Firstly, a properly trained teacher is fully conversant with the various theories about how children learn; he or she understands that you can’t just stand at the front and bark orders, that you need to engage children in “active” learning where they are doing things that assist with their learning. A well-trained teacher knows how to assess their pupils lesson by lesson, and use their assessments to shape further lessons, building upon a child’s strengths and tackling their weaknesses.
I know I wouldn’t be nearly as effective as a teacher had I not been trained. My training has equipped me to deal with both the academic rigours of my subject, and managing hundreds of children over the course of my career. It’s enabled me to draw on a variety of techniques and approaches so that I feel I can constantly innovate and improve myteaching.
A well-trained teacher understands how to nurture good behaviour; they know how to set clear boundaries and understand the complexities of children with special educational needs who may be struggling.
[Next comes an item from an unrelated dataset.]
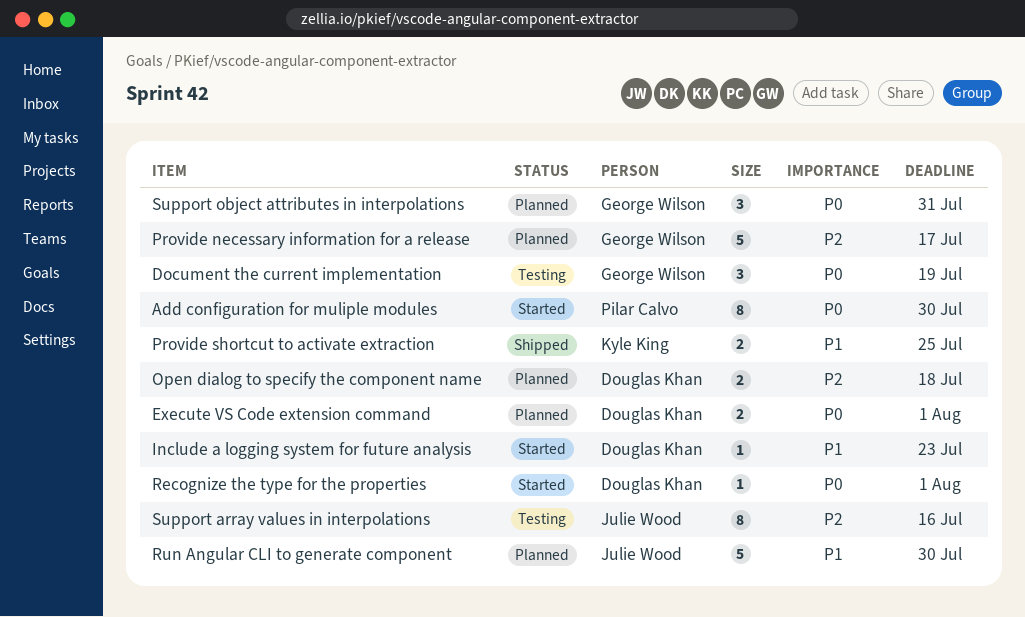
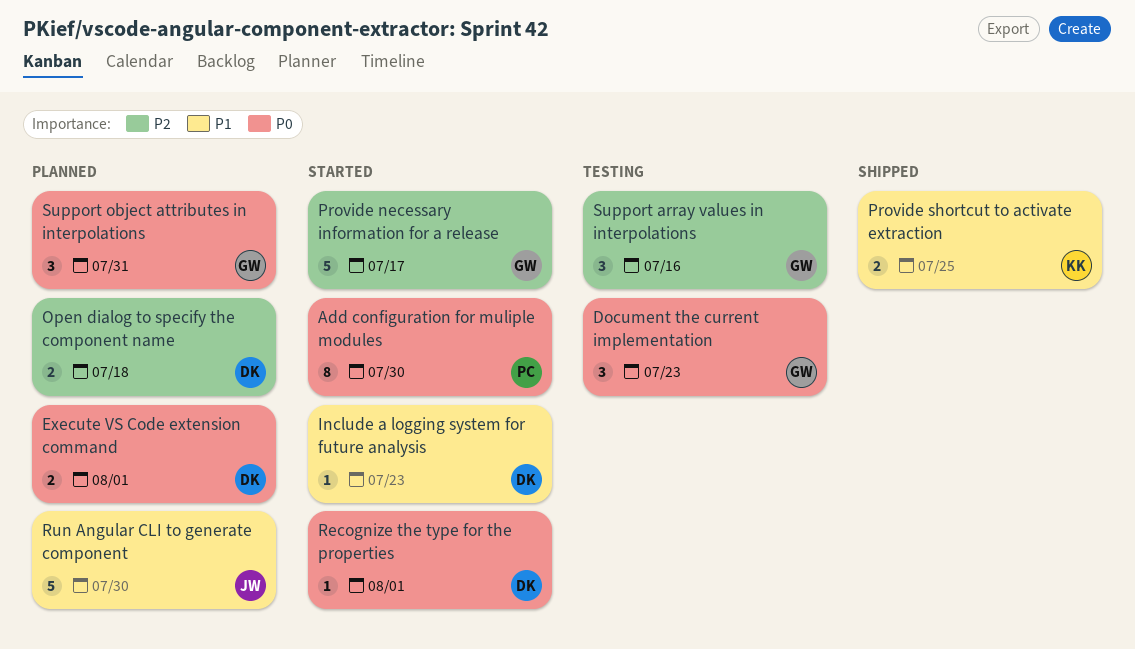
Document the current implementation, due: Jul 19 -> Jul 23
Provide necessary information for a release, status: Planned -> Started
Support array values in interpolations, owner: Julie Wood -> George Wilson
Support array values in interpolations, estimate: 8 -> 3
They are also specialists in subjects.
Much research shows that the best teachers have been very well trained. Indeed, it is puzzling that Michael Gove should be instituting this policy when he himself has praised top-performing education systems such as Finland’s where teachers are intensively trained.
So why is he instituting this policy? I think there are two major reasons. First, he himself has admitted to disliking the “educational establishment”; he has a covert agenda to “de-professionalise” the profession. He wants to give the impression that anyone off the street can teach, that it is a “craft” – as opposed to an art or science – that can be learned on the job.
Second, he’s got his eye on setting up “for-profit” schools where companies can move into the sector and offer education at “cut price”. This is the equivalent of offering children “ready meals” instead of home-cooked food. If the Conservatives get a majority in the next election, I’ve no doubt this will happen.
It’s time the teaching profession spoke out collectively against this outrage; our children’s future is at stake.